Am 15. März 2005 hat die Fraktion der PDS im Abgeordnetenhaus unter dem Titel "Werte, Kulturen, Religionen" beschlossen, für die Berliner Schule die Einführung einen neuen, für alle verbindlichen Unterrichtfaches vorzuschlagen, das "im wesentlichen dazu beitragen soll, 'interkulturelle Dialogfähigkeit' als Schlüsselkompetenz in einer globalisierten Welt herauszubilden und zu stärken". Dazu soll es allen Schülerinnen und Schülern schulische Allgemeinbildung zu verschiedenen Kulturen und Lebensweisen, zu den großen Weltreligionen und zu Weltanschauungen und zu Fragen der Lebensgestaltung vermitteln.
Am vergangenen Freitag, den 4. November 2005 hat der Senator für Bildung, Jugend und Sport Klaus Böger den Entwurf des Rahmenlehrplanes für ein neues Unterrichtsfach "Ethik" sowie den Entwurf für ein Erstes Gesetz zur Änderung des Schulgesetzes, mit dem dieses neue Fach rechtlich verankert wird öffentlich auf einer Pressekonferenz vorgestellt.
Die Fraktion beschließt:
- Das neue Fach ist eine Chance, in einer multikulturellen Stadt wie Berlin mit dreieinhalb Millionen Einwohnern aus über hundert Nationen in der Schule einen eigenständigen und spezifischen Beitrag für die Grundlagen eines friedlichen und solidarischen Zusammenlebens leisten. Der vorliegende Rahmenlehrplanentwurf "Ethik" und die aus der Senatsverwaltung für Bildung, Jugend und Sport vorgeschlagene Änderung des Schulgesetzes ergreifen diese Chance bisher nicht. Nicht nur im Namen, sondern vor allem auch im Inhalt liegt eine Beschränkung auf Ethik vor. Deshalb ist der Entwurf zur Änderung des Schulgesetzes in der vorliegenden Form nicht zustimmungsfähig.

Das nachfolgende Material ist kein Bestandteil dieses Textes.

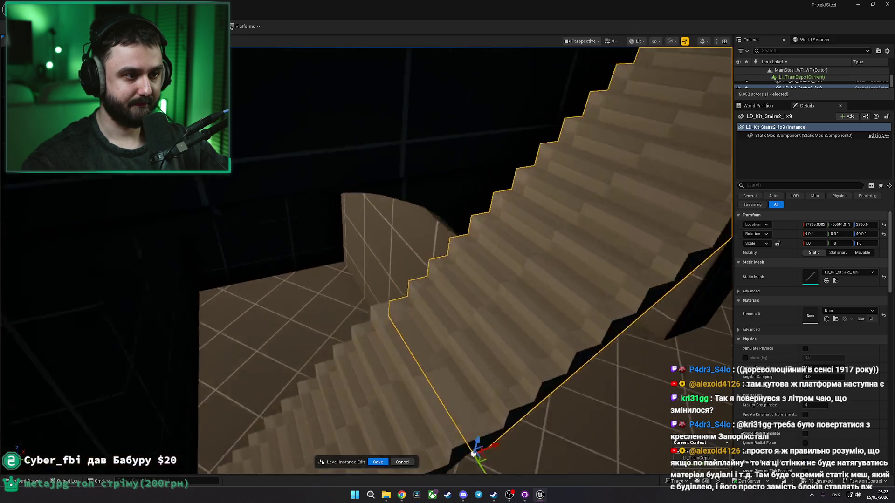
{"action": "left_click_drag", "start_coordinate": [446, 418], "coordinate": [446, 420]}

- Ziel des Ethikunterrichts soll nach dem Gesetzentwurf sein, "die Bereitschaft und Fähigkeit der Schülerinnen und Schüler zu fördern, sich mit grundlegenden ethischen Problemen des individuellen Lebens, des gesellschaftlichen Zusammenlebens sowie mit unterschiedlichen Wert- und Sinnangeboten konstruktiv auseinander zu setzen." Hier fehlt aus unserer Sicht, dass das neue Fach "interkulturelle Dialogfähigkeit" als Kernkompetenz sowie soziale Kompetenz und ethische Urteilsfähigkeit auf der Basis der Werte und Normen des Grundgesetzes und der Menschenrechte entwickeln soll.

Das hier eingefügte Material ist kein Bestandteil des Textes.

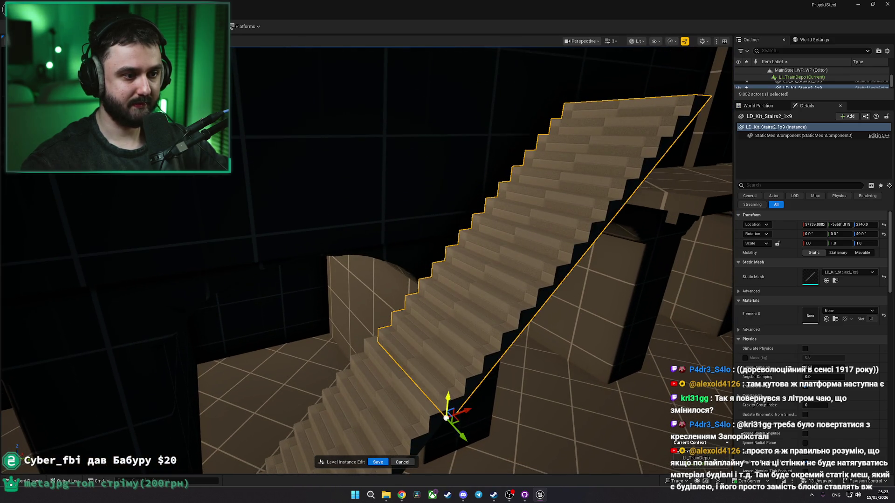
{"action": "scroll", "coordinate": [446, 418], "scroll_direction": "down", "scroll_amount": 8}
Step: Inspect the LD_Kit_Stairs2_1x3 and 1x9 flights and the slab at their top
{"action": "left_click", "coordinate": [362, 349], "text": "ctrl"}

- Nach dem Gesetzentwurf sollen in dem Fach "Ethik" "Kenntnisse der Philosophie sowie weltanschaulicher und religiöser Ethik vermittelt" werden. Dies muss aus unserer Sicht erweitert werden: Zum Inhalt des Faches gehören schulische Allgemeinbildung zu verschiedenen Kulturen und Lebensweisen, zu den großen Weltreligionen und Weltanschauungen und zu Fragen der Lebensgestaltung. Das Fach soll Raum geben, sich mit verschiedenen Lebensweisen und -vorstellungen bekannt zu machen und auseinander zu setzen, für gemeinsame Werte und Unterschiede sensibilisieren und zum Verstehen des Fremden und friedlicher Konfliktlösung befähigen.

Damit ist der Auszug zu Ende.